The northern part of Okinawa’s main island, called the Yanbaru region, which is full of mountains and forests, is home to a number of endemic species, such as the yanbaru kuina (Okinawa rail), a flightless bird. The birds face extinction due to attacks by Javan mongooses, which were introduced into Okinawa to exterminate the habu venomous snake. The Javan mongoose is designated as an invasive alien species.
The population of Okinawa rails, which once fell to about 700 — less than half its peak — is recovering thanks to joint protection efforts by the Environment Ministry and the Okinawa Prefectural Government.
In 2008, the ministry and the local government formed a team called mongoose busters, whose members patrol the forests together with dogs and check mongoose traps regularly. Makoto Fukuda, a ranger at the Environment Ministry’s office in the village of Kunigami, in northern Okinawa Prefecture, says the population of Okinawa rails has recovered to about 1,000 and that the mongoose busters project symbolizes the fight against invasive alien species.
The Yanbaru area also faces a host of issues involving a U.S. Marine Corps training area for jungle warfare, with Okinawa hosting the bulk of the U.S. military presence in Japan. In 1996, the United States agreed to return part of the 78-sq.-km facility to Japan, but as the two countries have hit a snag over the relocation of a heliport from the area, the Yanbaru district has yet to be designated as a national park — a precondition for the Japanese government to recommend it for registration on the World Heritage list.
Meanwhile, 12 cultural sites in Japan are on a waiting list for recommendation for listing as a World Heritage. Among them are Mount Fuji and the ancient capital of Kamakura, Kanagawa Prefecture, which local governments hope will be registered on the list in 2013.
The government is seeking the registration of the 3,776-meter mountain, the tallest in Japan, not as a natural heritage site but as a cultural heritage site since it has long been an object of worship.
A vast area at the foot of the mountain is being used for two training ranges of the Ground Self-Defense Force. The Defense Ministry has refused to change the status of the site, saying firing drills at the site are necessary from the standpoint of national defense.
Local authorities claim that the presence of GSDF troops for firing drills discourages disorderly development at the foot of Mount Fuji. Whether this idea will be supported during screening by UNESCO inspectors is unclear.
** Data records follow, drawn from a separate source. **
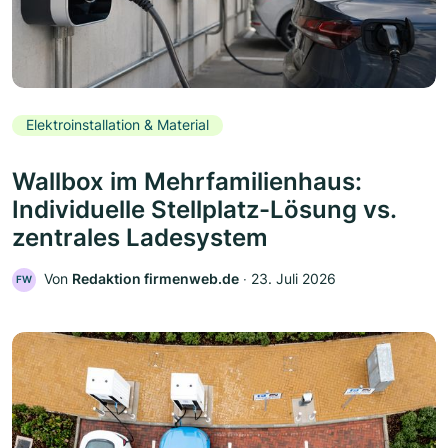
Elektroinstallation & Material
Wallbox im Mehrfamilienhaus:
Individuelle Stellplatz-Lösung vs.
zentrales Ladesystem
Von
Redaktion firmenweb.de
‧
23. Juli 2026
FW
Kamakura, which was Japan’s political capital from the 12th to 14th century as the center of samurai culture, features many historic temples and Shinto shrines. Whether Kamakura can distinguish itself from other ancient cities already registered on the World Heritage list, such as Kyoto and Nara, is expected to hold the key to its registration. UNESCO is also expected to look at what efforts Kamakura is making to preserve its cultural sites scattered around the city.
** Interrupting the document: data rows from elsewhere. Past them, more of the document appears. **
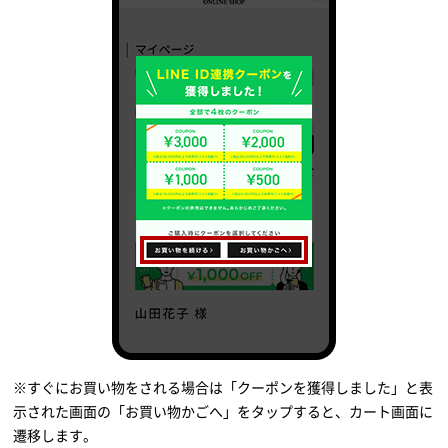
※すぐにお買い物をされる場合は「クーポンを獲得しました」と表
示された画面の「お買い物かごへ」をタップすると、カート画面に
遷移します。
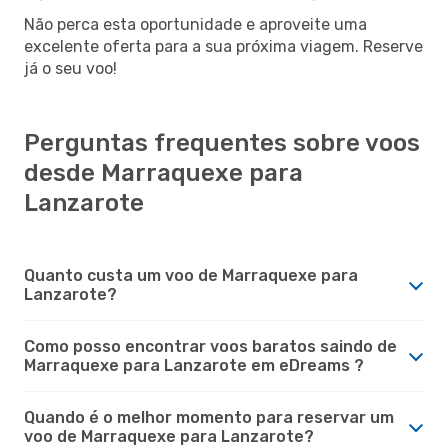
Não perca esta oportunidade e aproveite uma
excelente oferta para a sua próxima viagem. Reserve
já o seu voo!
Perguntas frequentes sobre voos
desde Marraquexe para
Lanzarote
Quanto custa um voo de Marraquexe para
Lanzarote?
Como posso encontrar voos baratos saindo de
Marraquexe para Lanzarote em eDreams ?
Quando é o melhor momento para reservar um
voo de Marraquexe para Lanzarote?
Besides Mount Fuji and Kamakura, Japan plans to seek registration of the country’s oldest government-run silk mill in Tomioka, Gunma Prefecture, in 2014. The mill was established in 1872 as Japan’s first government-operated silk factory with the help of Western technology in the process of the country’s modernization.
Japan also hopes to put a group of churches and sites linked to Christianity in Nagasaki Prefecture on the list. One of them is the Oura Cathedral, which suffered damage in the 1945 U.S. atomic bombing of Nagasaki.
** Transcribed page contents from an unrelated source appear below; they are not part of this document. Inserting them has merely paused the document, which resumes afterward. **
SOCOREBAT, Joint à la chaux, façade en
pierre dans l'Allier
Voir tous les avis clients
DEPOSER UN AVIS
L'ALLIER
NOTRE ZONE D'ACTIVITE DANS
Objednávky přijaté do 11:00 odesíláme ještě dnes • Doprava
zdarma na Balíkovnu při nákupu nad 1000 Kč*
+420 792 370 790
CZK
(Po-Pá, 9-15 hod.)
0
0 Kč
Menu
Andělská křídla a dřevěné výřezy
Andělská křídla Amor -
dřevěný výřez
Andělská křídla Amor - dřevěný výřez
One official in charge said Nagasaki’s message of peace is likely to gain support and sympathy from many people around the world in the wake of the devastation of Japan’s Tohoku area in the March 11 earthquake and tsunami, along with the subsequent nuclear accident at the Fukushima No. 1 nuclear power plant.
Other Japanese candidates for World Heritage sites are the Mozu and Furuichi groups of tumuli in Osaka Prefecture, including the Daisen tomb, which legend says contains the remains of Emperor Nintoku (313-399). Daisen is said to be one of the world’s three greatest mausoleums, together with the pyramids of Egypt and mausoleum of Qin Shihuang (259 B.C.-210 B.C.), the first emperor of China.
The Imperial Household Agency, which manages the Daisen mausoleum, has not allowed any academic research to be conducted on the tomb. Thus, it has yet to be designated as a historic monument.
Some researchers see the lack of academic research and of designation as a historic monument as working against a bid to put the Mozu and Furuichi groups of tumuli on the World Heritage list.
The city government of Sakai, Osaka Prefecture, home to the Daisen mausoleum, said the failure to identify who is laid to rest there does not pose any problem for World Heritage listing, offering as an example that it is not known with certainty who is buried in Egypt’s World Heritage-listed pyramids.